We have two devices collecting data at roughly 30-second intervals. The devices are located at two widely-spaced sites. The absolute time of each collection for each site can vary +/- 30 seconds. Occasionally, a site will go offline for various reasons. The data from each device represents a different kind of measurement, e.g. temperature from device1 and humidity from device2. A process records the data from device1 and device2 into separate tables in a SQL Server 2012 Express database running on a server separate from each device.
It is desired to present the data from both devices correlated into records which will contain columns with the value for site1 for a particular date/time, combined with the data for site2 if any is available. User programs will then request recordsets for a specified date/time range. To this end, I constructed the following SP:
ALTER PROCEDURE [db_datareader].[DataJoinDateRange]
@DateFrom DateTime = '2014-05-15 15:10:24.000',
@DateTo DateTime = '2014-06-15 15:10:24.000'
AS
BEGIN
SET NOCOUNT ON;
WITH site1(id, date_time, dataval)
AS
(
SELECT *
FROM site1_data
WHERE site1_data.date_time BETWEEN @DateFrom AND @DateTo
),
site2(id, date_time, datavaql)
AS
(
SELECT *
FROM site2_data
WHERE site2_data.date_time BETWEEN @DateFrom AND @DateTo
)
SELECT * from site1 site1_res
INNER JOIN (select id, date_time, data_val) site2_res
on ABS(DATEDIFF("SECOND", site1_res.date_time, site_2_res.date_time)) < 30
END
The intent is to first select out records in the desired date/time range, and then join records from site1 to those in site2 which are within the +/- 30 sec. range. The resulting recordset will contain data from both devices, or nulls when no corresponding record exists.

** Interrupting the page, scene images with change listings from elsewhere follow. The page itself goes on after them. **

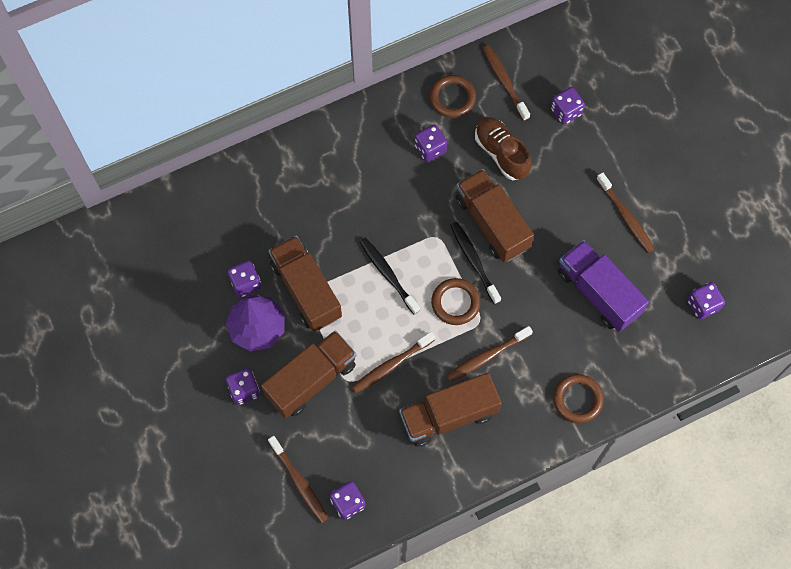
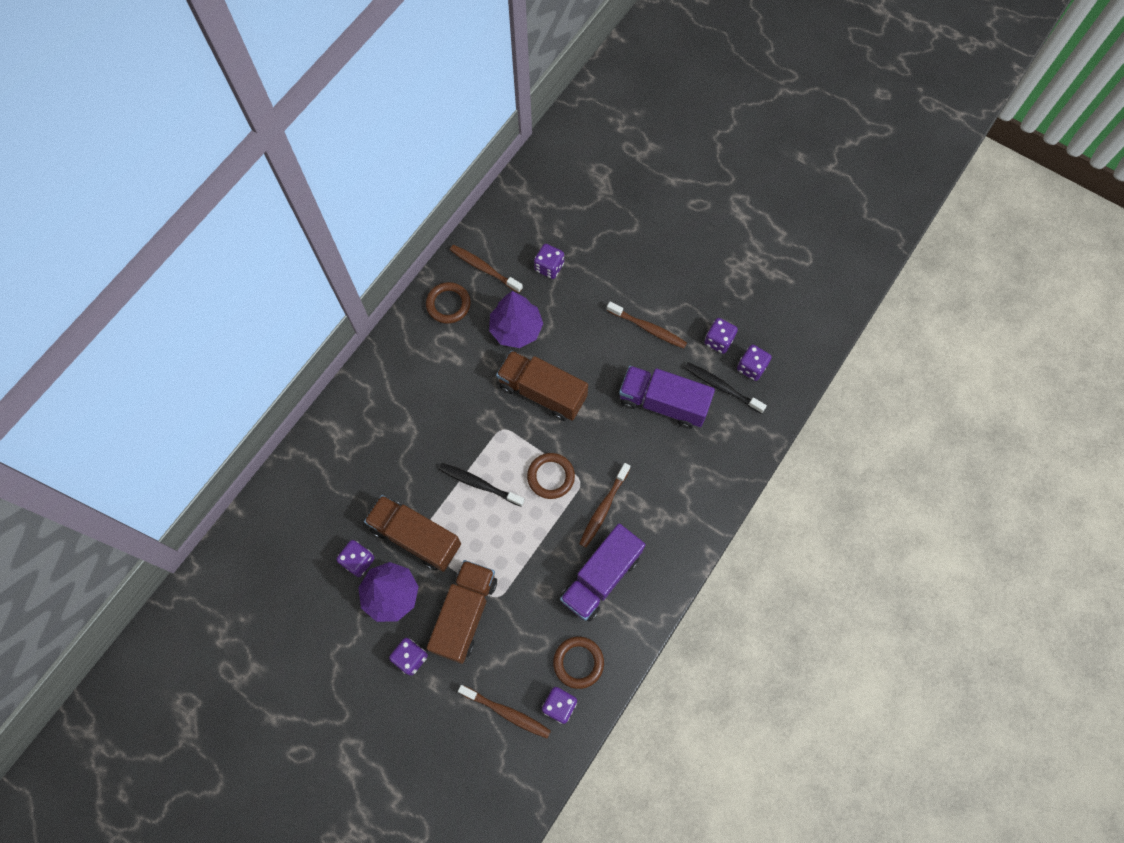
camera: 30 degrees left, 0 degrees up
brown toothbrush [352,332,435,393] -> none
brown truck [399,373,502,447] -> purple truck [560,524,645,622]
purple dice [415,124,447,162] -> purple dice moved to [704,318,738,354]
black toothbrush [450,222,501,304] -> black toothbrush moved to [685,362,767,414]
brown shoe [475,117,531,180] -> purple tree [489,291,543,348]
brown ring [553,374,604,423] -> brown ring moved to [553,637,604,689]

This seems to work: records with the desired form are output and correspond to the correct records in each table. But the execution is very slow. A query over a date range of a few weeks takes about 1 minute and 30 seconds. Site1 contains about 5000 records in this date range, while Site2 contains only 1 record. A SELECT query on the date range only for each table executes in well under a second.
I have never delved very deeply into SQL before, but our small group has no one else at this time to do this task. Can anyone give me an idea of the proper way to do this, or at least how to accelerate this SP?